:: Seitentext ::

Rn. 9a
Stand: EL 158 – ET: 06/2022
Ein stets wiederkehrender Problemkreis bei dem Haftungstatbestand nach § 42d Abs 1 Nr 1 EStG ist die Haftung für den nicht vom AG berücksichtigten Lohn im Fall der Privatnutzung eines betrieblichen Pkw durch einen ArbN. Dieser bedeutende Anwendungsfall soll im Folgenden näher dargestellt werden. Nutzt ein ArbN einen dienstlichen Pkw zu privaten Zwecken und wird dieser Sachbezug nicht der LSt unterworfen, kommt es häufig zur Haftung des ArbG. Da zumeist in diesen Fällen kein Fahrtenbuch geführt wurde, ist der geldwerte Vorteil nach der 1-%-Regelung (§ 6 Abs 1 Nr 4 EStG bzw § 8 Abs 2 S 2 u 4 EStG) zu bemessen. Im Rahmen einer LSt-Außenprüfung wird nun häufig dieser geldwerte Vorteil bestritten. Hier stellt sich die Frage, wann in diesen Fällen von einer Privatnutzung ausgegangen werden kann.
Das FA oder im Klageverfahren das FG hat die Frage nach der ausschließlichen dienstlichen Nutzung oder die Annahme auch einer Privatnutzung im Rahmen einer umfassenden Beweiswürdigung zu beantworten (BFH BStBl II 2007, 116). Im Rahmen dieser Beweiswürdigung ging früher die Rspr des BFH davon aus, dass bei bloßer Möglichkeit der Privatnutzung aufgrund allg Lebenserfahrung ein Anscheinsbeweis für eine Privatnutzung spricht (BFH BStBl II 2007, 116 mwN; BFH BFH/NV 2010, 867). Es ist dann Sache des ArbG, den Anscheinsbeweis zu erschüttern. Diesen Grundsatz entwickelte der BFH erstmals in einer Entscheidung aus dem Jahr 1999 (BFH BFH/NV 1999, 1330). In der Folgezeit wurden in einer Reihe von Entscheidungen Argumente aufgeführt, die nun für oder gegen eine Erschütterung des Anscheinsbeweises sprachen.
Von dieser Richtschnur ist der VI. Senat des BFH abgewichen. Er wendet nunmehr den Anscheinsbeweis nicht mehr in seiner bisherigen Reichweite an, sondern schränkt ihn erheblich ein. Er ist nun folgender Ansicht (s BFH BStBl II 2010, 848): Steht nicht fest, dass der ArbG dem ArbN einen Dienstwagen zur privaten Nutzung überlassen hat, kann auch der Beweis des ersten Anscheins diese fehlende Feststellung nicht ersetzen. Denn der Anscheinsbeweis streitet nur dafür, dass ein vom ArbG zur privaten Nutzung überlassener Dienstwagen auch tatsächlich privat genutzt wird.

:: Aufgabe A ::
Überarbeite im Kommentartext zur Pkw-Privatnutzung den Abschnitt, der mit den Worten „Von dieser Richtschnur“ beginnt und mit „privat genutzt wird.“ endet, indem du „Dienstwagen“ überall durch „Firmenwagen“ ersetzt. Gib den geänderten Abschnitt vollständig aus.
Der Kommentartext und die Zeilen stammen aus voneinander unabhängigen Quellen.

:: Bereitgestellte Zeilen ::
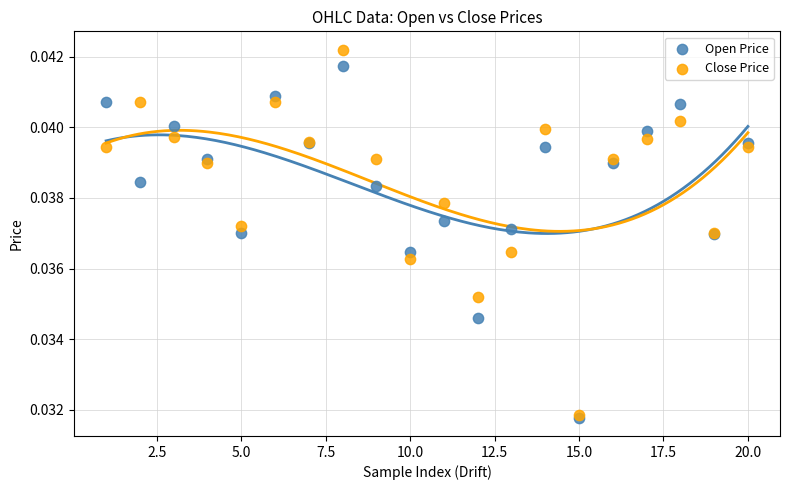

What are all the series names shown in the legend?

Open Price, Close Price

---

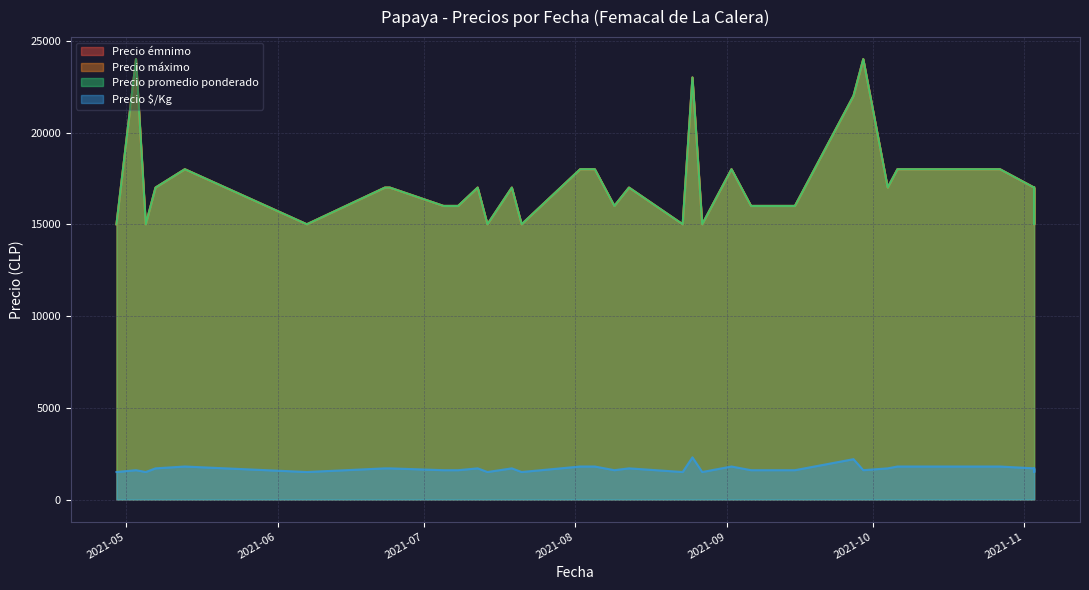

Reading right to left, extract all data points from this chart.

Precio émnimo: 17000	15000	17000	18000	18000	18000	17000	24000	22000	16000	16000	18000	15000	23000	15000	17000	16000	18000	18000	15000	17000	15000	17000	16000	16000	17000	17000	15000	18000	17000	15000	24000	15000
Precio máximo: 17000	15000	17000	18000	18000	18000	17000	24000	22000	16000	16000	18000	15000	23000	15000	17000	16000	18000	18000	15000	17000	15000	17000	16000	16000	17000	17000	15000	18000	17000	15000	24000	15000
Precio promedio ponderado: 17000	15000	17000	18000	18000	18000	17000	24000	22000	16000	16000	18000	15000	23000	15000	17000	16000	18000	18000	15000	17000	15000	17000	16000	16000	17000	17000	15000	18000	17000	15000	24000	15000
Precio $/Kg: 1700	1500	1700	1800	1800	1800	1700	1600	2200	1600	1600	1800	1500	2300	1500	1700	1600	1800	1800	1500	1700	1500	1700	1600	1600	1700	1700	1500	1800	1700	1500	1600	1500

...

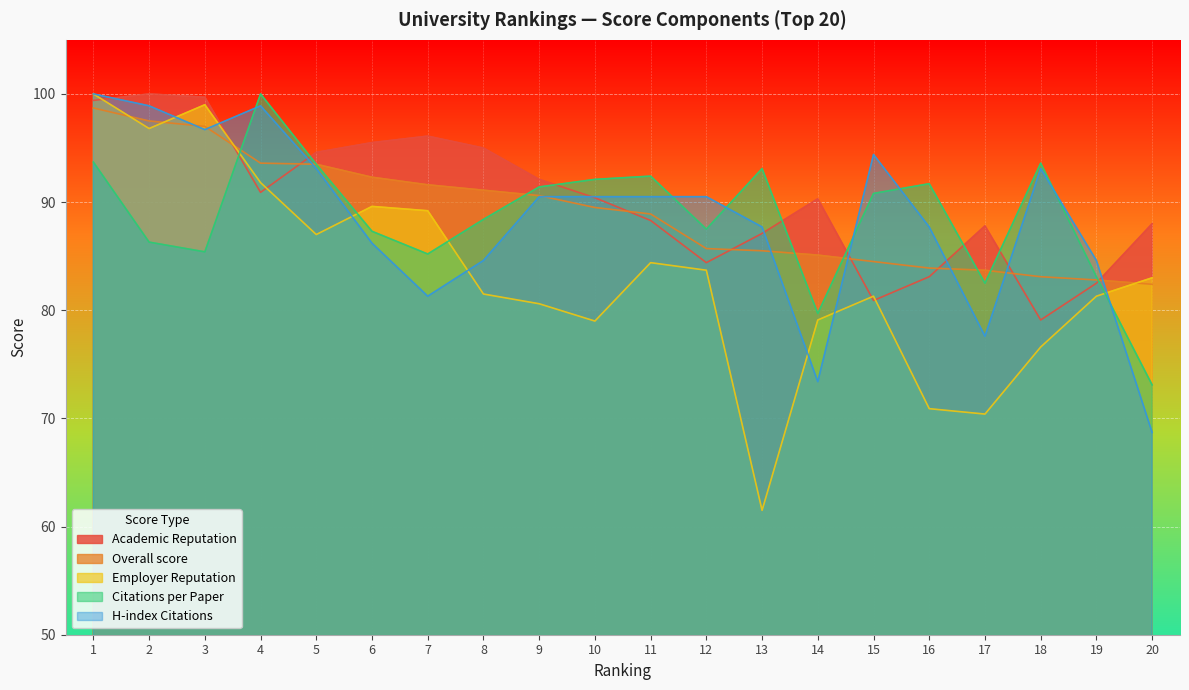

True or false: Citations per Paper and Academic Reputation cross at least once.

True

:: Aufgabe B ::
Führe jede Zeile aus den Zeilen auf, in der die Zeichenfolge „True“ vorkommt.

:: Endgültige Antwort A ::
Von dieser Richtschnur ist der VI. Senat des BFH abgewichen. Er wendet nunmehr den Anscheinsbeweis nicht mehr in seiner bisherigen Reichweite an, sondern schränkt ihn erheblich ein. Er ist nun folgender Ansicht (s BFH BStBl II 2010, 848): Steht nicht fest, dass der ArbG dem ArbN einen Firmenwagen zur privaten Nutzung überlassen hat, kann auch der Beweis des ersten Anscheins diese fehlende Feststellung nicht ersetzen. Denn der Anscheinsbeweis streitet nur dafür, dass ein vom ArbG zur privaten Nutzung überlassener Firmenwagen auch tatsächlich privat genutzt wird.

:: Endgültige Antwort B ::
True or false: Citations per Paper and Academic Reputation cross at least once.
True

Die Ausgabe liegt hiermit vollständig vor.